Furnace Bank is a very long furnace bank, retained to form the lower two-thirds of the charging bank for a later 19th-century blast furnace complex. It is constructed primarily of Pennant stone and extends for approximately 250 metres.

The northwest end of the furnace bank features a high retaining wall, set back from the main central section. This retaining wall incorporates three inserted coal shutes with cast iron lintels. Further northwest is a ruinous, elevated single-story, three-bay building constructed of rock-faced rubble, with polychrome brick surrounds to the windows, set on a moulded brick stringcourse. A central segmental window is set within a round-arched recess, flanked by round-arched windows.

The long central section of the bank is higher and includes three buttresses towards its southeast end. This section likely incorporates the earliest remains of the furnaces, although any surviving casting arches – probably two – at the northwest end may be hidden due to the height of deposited spoil. The northwest third of this section was rebuilt in the late 19th century using rock-faced Pennant stone, including the first buttress.
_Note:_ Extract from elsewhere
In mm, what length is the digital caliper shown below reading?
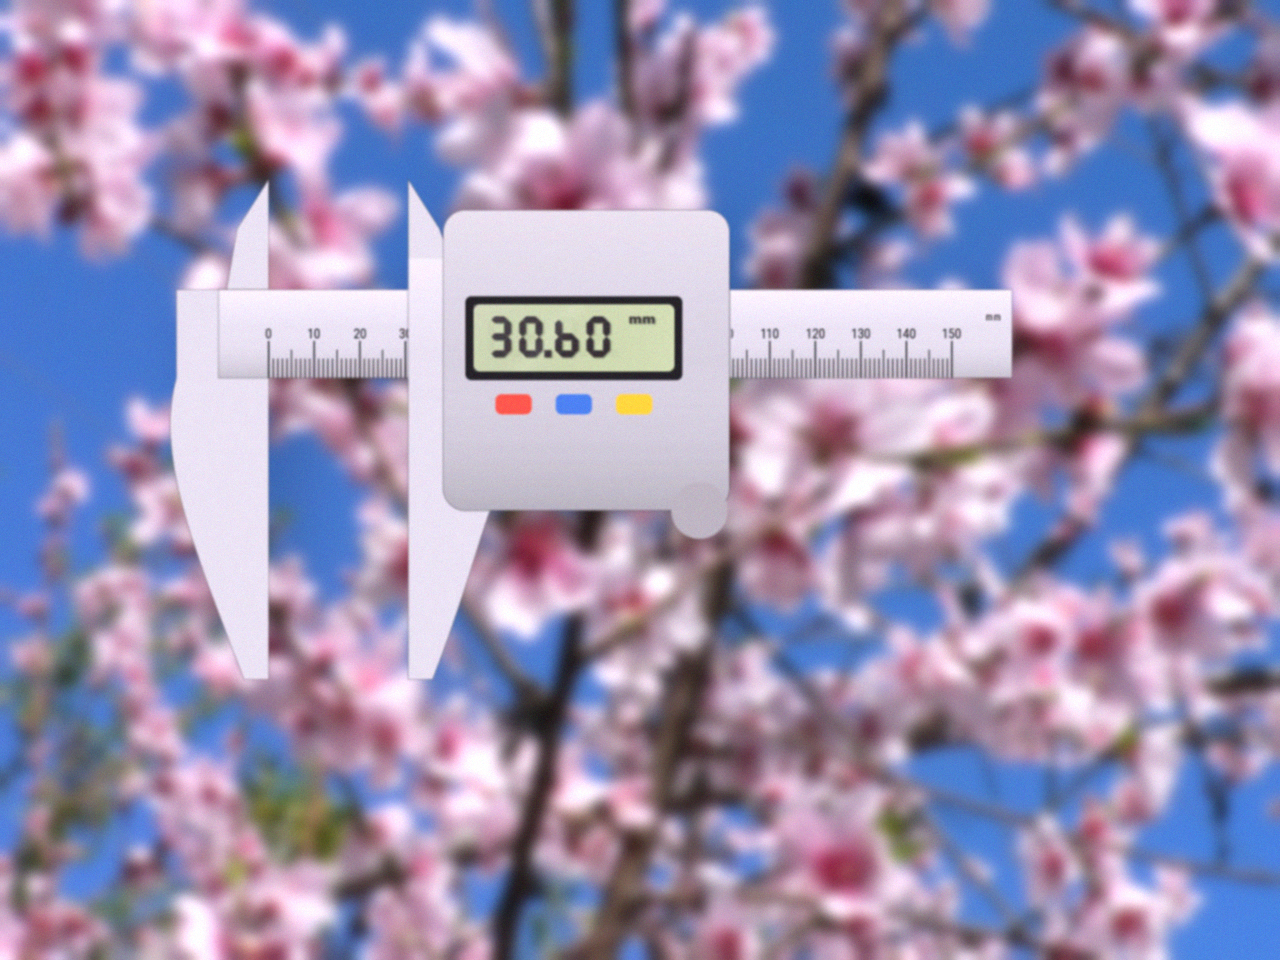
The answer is 30.60 mm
Lower portions of the central section are hidden by spoil, but a blocked, broad, semi-circular casting arch, with a yellow reverbatory brick arch-ring, is still visible. Adjacent to this is a late 19th-century partial rebuilding of the retaining wall, brought out to a battered profile and constructed of large sandstone blocks. At the same time, the arch was infilled with stone surrounding a new inner brick arch.
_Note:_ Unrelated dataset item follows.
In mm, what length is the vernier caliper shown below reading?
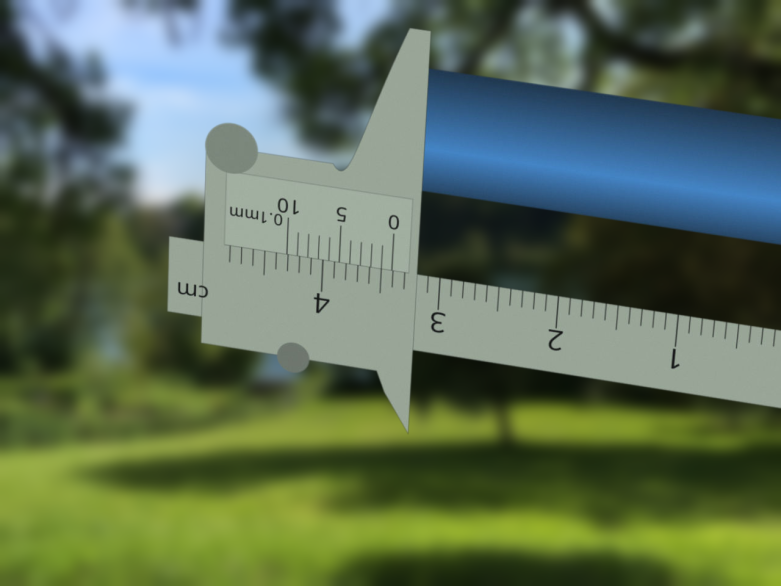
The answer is 34.1 mm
The wall continues to the southeast on a slightly recessed plane, incorporating significant late 19th-century rebuilding. A high and narrow, round-headed doorway, with a yellow brick surround, is set high up on the taller section. A straight joint is followed by a second large casting arch. A high segmental arch of yellow brick, blocked with squared stonework, includes a blocked brick-framed access oculus; the keystone’s inscription is eroded and illegible. Further east, the height of the spoil increases, including overgrowth. To the right of the second arch is a third casting arch: a segmental yellow brick arch with an inscription to the keystone reading ‘E.V. 18(5?)8’ or possibly 1838, a date contemporary with the known construction of the fourth furnace at Ebbw Vale. An oculus is situated above the arch, framed in brick. To the southeast, the top of a fourth casting arch is visible, also of brick, with a keystone dated ‘E.V. 1862’. Another straight joint in the masonry is followed by a second joint, and then the start of a fifth casting arch, also of brick. This furnace was either never completed or significantly reduced in height before the late 19th-century charging bank was completed and is built of rock-faced stone, terminating above the arch with a horizontal crease. To the southeast is a further, obscured, semi-circular brick arch, perhaps too narrow for a casting arch. The retaining wall continues at a lower level for some distance before splaying out and terminating to the south.

In total, up to six furnaces are visible, with a possible two more concealed behind spoil at the northwest end of the taller central section of the bank.